Silicon Valley thus needs to work on reuniting work with home. Having destroyed leisure with their always-on media, the smart technologists needs to reinvent it. The digital economy now must figure out ways to speed up the analog world. Silicon Valley's laws of motion must become America's laws of motion.
This may ultimately be little more than a convenient misreading of history, which attributed the economic crisis that began to emerge at the end of the twentieth century with the irrational exuberance of Web 1.0 thinking and now lays the current catastrophe at the feet of Web 2.0. In his quest for "a consummation/Devoutly to be wished," Keen may have come up with little more than a candidate recipe for the next boom-and-bust cycle. Nevertheless, Conley's source text may be of some use if we are still interested in the question of how we got into our current mess.

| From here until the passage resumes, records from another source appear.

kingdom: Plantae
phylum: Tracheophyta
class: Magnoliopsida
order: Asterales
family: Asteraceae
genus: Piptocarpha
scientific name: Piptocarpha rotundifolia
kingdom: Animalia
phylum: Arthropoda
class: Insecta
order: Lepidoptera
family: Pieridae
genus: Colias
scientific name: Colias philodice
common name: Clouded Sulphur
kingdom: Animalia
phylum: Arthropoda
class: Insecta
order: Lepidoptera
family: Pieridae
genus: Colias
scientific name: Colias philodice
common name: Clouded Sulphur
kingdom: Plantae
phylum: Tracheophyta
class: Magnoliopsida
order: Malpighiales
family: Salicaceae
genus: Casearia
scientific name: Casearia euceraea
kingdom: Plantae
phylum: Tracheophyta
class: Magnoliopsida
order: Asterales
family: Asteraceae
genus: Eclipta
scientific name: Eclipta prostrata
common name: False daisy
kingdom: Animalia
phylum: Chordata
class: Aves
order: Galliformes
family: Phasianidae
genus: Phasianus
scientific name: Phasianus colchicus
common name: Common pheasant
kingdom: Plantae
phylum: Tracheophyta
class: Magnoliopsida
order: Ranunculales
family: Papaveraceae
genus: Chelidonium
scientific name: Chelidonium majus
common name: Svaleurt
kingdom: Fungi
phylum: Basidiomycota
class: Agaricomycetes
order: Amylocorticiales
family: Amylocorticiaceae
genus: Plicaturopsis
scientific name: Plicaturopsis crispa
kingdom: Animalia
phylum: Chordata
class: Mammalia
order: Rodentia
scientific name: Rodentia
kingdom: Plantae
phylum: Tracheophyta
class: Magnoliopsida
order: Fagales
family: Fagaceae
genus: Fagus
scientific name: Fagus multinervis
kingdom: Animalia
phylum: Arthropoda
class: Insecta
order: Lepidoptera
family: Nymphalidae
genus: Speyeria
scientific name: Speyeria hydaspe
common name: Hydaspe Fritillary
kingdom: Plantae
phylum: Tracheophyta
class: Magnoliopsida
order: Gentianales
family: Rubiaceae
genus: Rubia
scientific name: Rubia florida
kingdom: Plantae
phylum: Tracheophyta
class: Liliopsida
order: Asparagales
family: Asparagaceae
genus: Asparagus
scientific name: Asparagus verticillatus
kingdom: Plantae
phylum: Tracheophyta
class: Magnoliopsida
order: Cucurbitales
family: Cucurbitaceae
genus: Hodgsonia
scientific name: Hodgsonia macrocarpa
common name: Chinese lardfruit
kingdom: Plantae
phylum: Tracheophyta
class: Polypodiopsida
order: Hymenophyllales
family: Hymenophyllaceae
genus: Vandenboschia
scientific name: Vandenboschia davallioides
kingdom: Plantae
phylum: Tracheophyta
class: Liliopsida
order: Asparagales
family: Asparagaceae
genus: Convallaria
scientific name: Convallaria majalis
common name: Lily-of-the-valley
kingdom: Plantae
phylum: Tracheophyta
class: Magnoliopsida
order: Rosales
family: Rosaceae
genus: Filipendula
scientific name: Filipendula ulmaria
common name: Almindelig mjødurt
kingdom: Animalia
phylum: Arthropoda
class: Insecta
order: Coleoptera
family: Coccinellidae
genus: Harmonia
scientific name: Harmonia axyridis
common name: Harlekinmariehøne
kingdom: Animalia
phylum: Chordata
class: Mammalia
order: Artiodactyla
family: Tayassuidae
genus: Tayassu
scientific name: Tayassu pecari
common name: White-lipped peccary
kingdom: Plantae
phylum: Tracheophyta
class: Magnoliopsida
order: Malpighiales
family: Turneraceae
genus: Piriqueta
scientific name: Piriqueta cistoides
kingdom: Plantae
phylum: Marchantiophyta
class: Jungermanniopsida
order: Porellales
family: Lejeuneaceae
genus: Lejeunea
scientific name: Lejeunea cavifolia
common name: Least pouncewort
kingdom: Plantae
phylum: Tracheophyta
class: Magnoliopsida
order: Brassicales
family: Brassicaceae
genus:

While I think Conley may have a point with his punch line, it is more important to recognize that leisure most likely constitutes only a sliver of the "necessary arts" we have lost. I continue to hold to the belief that our very "sense of reality" (that oft-used phrase that I cribbed from Isaiah Berlin) has been significantly eroded, rather than enhanced, by recent technologies; and those "social software" Web 2.0 technologies are among the most corrosive. At the risk of going all Heideggerian, I wish to suggest that the fundamental art we have lost is the art of "being in the world;" and we have lost it because Silicon Valley has been such a successful breeding ground of positivist junkies who cannot see beyond the boundaries of the objective world. Can we seriously expect that the guys (and gals) who destroyed leisure are capable of reinventing it? At best, they will invent new ways for us to amuse ourselves to death (with apologies to the memory of Neil Postman).